Born in Gainesboro, Tennessee, the 58-year-old has never lived anyplace else. He now proudly calls himself the Mayor of Jackson County.
It encompasses about 320 square miles of rural America and is home to just under 11,000 people.
"Our population declined for 20 years," he said. "Year after year, it would be less and less."
After decades of decline, Jackson County, Tennessee is growing. Revenue from sales and occupancy taxes doubled in the last year. For the first time in decades, the county’s population is no longer decreasing.
"You have a lot of new people that have moved in," Heady said. "We have as many new people as we have locals."
Heady argues the pandemic is one the best things to have happened to the country’s rural communities.
Remote workers are being lured in by a concerted effort to increase the speed of rural internet coverage. Sky-high home prices and inflation are also driving more Americans to similar areas.
They offer a slower way of life and are more affordable.
"Since the pandemic started, people wanted to get out of that tight-knit place and be in that open-air space," Heady said.

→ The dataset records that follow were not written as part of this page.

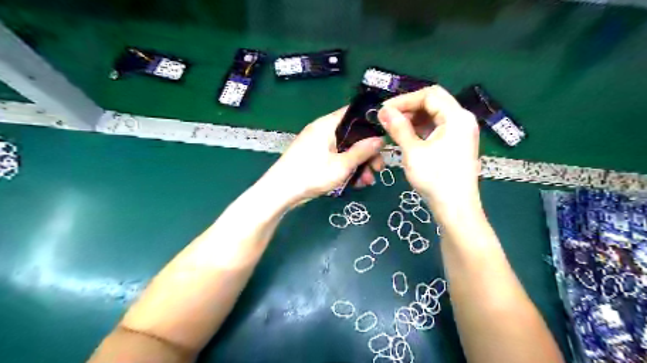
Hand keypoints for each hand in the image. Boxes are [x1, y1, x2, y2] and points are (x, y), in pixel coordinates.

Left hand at [259, 106, 385, 205]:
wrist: (279, 192)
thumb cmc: (311, 174)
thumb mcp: (342, 165)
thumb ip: (362, 151)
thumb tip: (380, 139)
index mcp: (327, 125)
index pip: (353, 114)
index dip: (371, 124)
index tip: (384, 139)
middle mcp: (322, 131)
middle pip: (351, 136)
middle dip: (367, 153)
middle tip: (379, 168)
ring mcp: (317, 145)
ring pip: (345, 150)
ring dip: (358, 164)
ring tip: (367, 182)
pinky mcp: (314, 157)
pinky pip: (335, 158)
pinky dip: (346, 168)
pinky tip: (355, 183)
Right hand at [380, 84, 479, 223]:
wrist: (455, 208)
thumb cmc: (435, 178)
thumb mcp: (413, 151)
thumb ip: (398, 127)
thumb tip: (383, 111)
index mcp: (456, 117)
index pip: (429, 94)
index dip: (405, 99)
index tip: (385, 110)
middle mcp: (463, 119)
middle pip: (434, 102)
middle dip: (409, 108)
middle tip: (388, 119)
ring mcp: (462, 132)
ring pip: (435, 115)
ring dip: (414, 118)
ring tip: (394, 128)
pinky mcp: (457, 143)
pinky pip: (438, 128)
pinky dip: (421, 129)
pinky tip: (407, 137)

An estimated 60 million people call rural cities and towns home, helping to pump billions of dollars into the national economy.
Steven Deller, who studies rural economies at the University of Wisconsin, says many smaller cities and towns have moved away from the traditional methods of marketing to outsiders.
"Rather than focus on promoting businesses they’re looking at making their communities a better place to live, to attract people," he said.
In Gainesboro, a small corner of rural America that was once considered down and out, is slowly fighting its way back.